Despite its overarching importance, no concrete policies come out of the 20th Party Congress. Instead, the Party Congress that convenes every five years fulfils three key functions for the CCP: 1) it sets development priorities for the CCP and country for the next five years, 2) it adopts changes to the Party constitution, and 3) it elects a new leadership.
The 20th Party Congress, in line with prior Congresses, therefore focused predominantly on ideology and policy concepts. As such, it for instance added key concepts developed under Xi Jinping such as “Coordinate development and security”, “High-Quality Development”, the “Dual Circulation” or “Chinese-style modernization” to the revised Party Constitution.
Several of these concepts will serve as top-level ideological foundation to trade-off against Deng’s “basic party line” which principally has been focusing on economic development. On this foundation, more securitization, technological and cultural self-reliance as well as market governance policies, likely spurring further decoupling, can be expected.
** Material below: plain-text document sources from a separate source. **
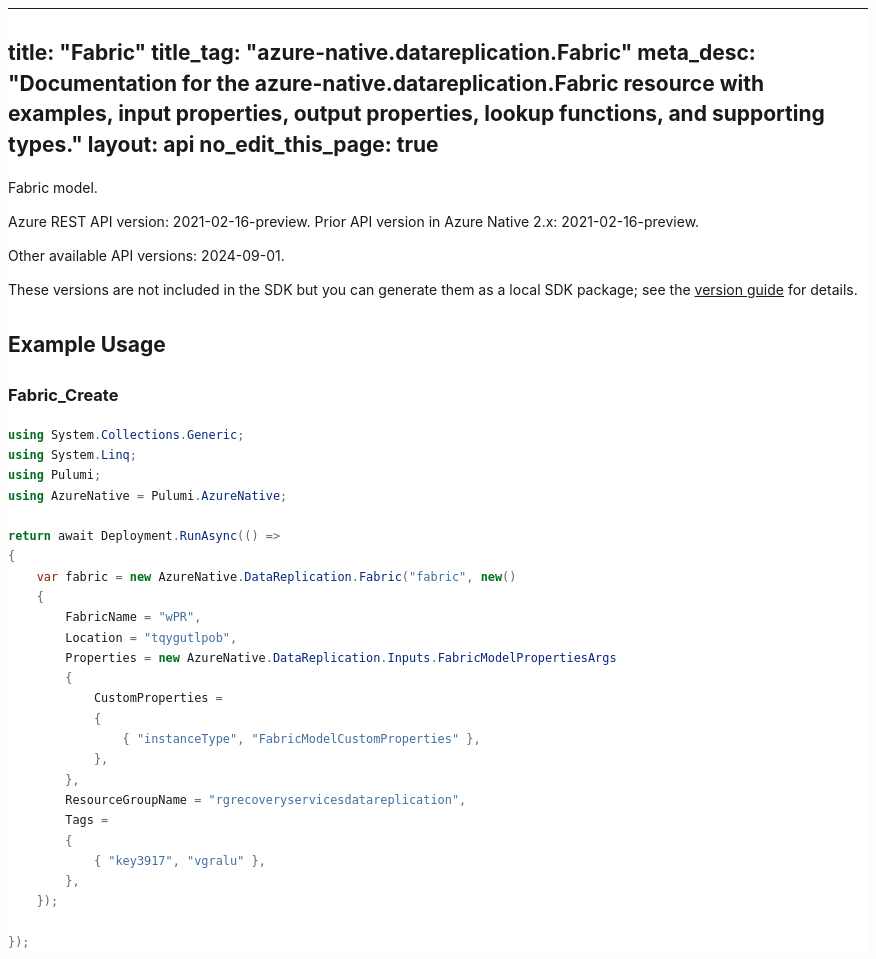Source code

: 
---
title: "Fabric"
title_tag: "azure-native.datareplication.Fabric"
meta_desc: "Documentation for the azure-native.datareplication.Fabric resource with examples, input properties, output properties, lookup functions, and supporting types."
layout: api
no_edit_this_page: true
---






Fabric model.

Azure REST API version: 2021-02-16-preview. Prior API version in Azure Native 2.x: 2021-02-16-preview.

Other available API versions: 2024-09-01.

These versions are not included in the SDK but you can generate them as a local SDK package; see the [version guide](../../../version-guide/#accessing-any-api-version-via-local-packages) for details.

<div><pulumi-examples>

## Example Usage

<div><pulumi-chooser type="language" options="csharp,go,typescript,python,yaml,java"></pulumi-chooser></div>


### Fabric_Create


<div>
<pulumi-choosable type="language" values="csharp">

```csharp
using System.Collections.Generic;
using System.Linq;
using Pulumi;
using AzureNative = Pulumi.AzureNative;

return await Deployment.RunAsync(() => 
{
    var fabric = new AzureNative.DataReplication.Fabric("fabric", new()
    {
        FabricName = "wPR",
        Location = "tqygutlpob",
        Properties = new AzureNative.DataReplication.Inputs.FabricModelPropertiesArgs
        {
            CustomProperties = 
            {
                { "instanceType", "FabricModelCustomProperties" },
            },
        },
        ResourceGroupName = "rgrecoveryservicesdatareplication",
        Tags = 
        {
            { "key3917", "vgralu" },
        },
    });

});


```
The coming weeks and months will reveal how these new top-level priorities will find their way into actual policies and laws, as well as senior personnel changes in China’s large bureaucracy.
To understand the changes in economic, social or foreign policy, therefore, below four key events of CCP and government bodies are of particular importance and hence merit closer monitoring:
The Central Economic Work Conference (CEWC), a gathering of the CCP’s top economic policymakers usually held in early December, is an important early indicator of economic policy priorities for the coming year. In light of the severe headwinds, the focus will likely be on short-term economic recovery for 2023 after the country experienced the slowest growth in four decades with annual growth expected around 3%, with a further fine-tuning of “Zero Covid” and real estate policies expected.
In terms of more substantial and long-term policy changes, only the “Two Sessions”, the legislative meetings of the National People’s Congress (NPC) and the Chinese People’s Consultative Conference (CPPCC) in March 2023, will adopt eventual new laws and regulations. It is also where new structural reforms in China’s governance bodies will be adopted, such as for instance a consolidation of the two financial regulators CBIRC and CSRC into a new “super-regulator” for the financial market.
In preparation of these adjustments, the 20th Central Committee of the CCP will decide on all senior appointments and leadership changes during its 2nd Plenary Session, expected to take place sometime in Q1, before the “Two Sessions”.
The 3rd Plenary Session, in the past often the party meeting which focused on wide-ranging economic and political reforms, will take place in the second half of 2023.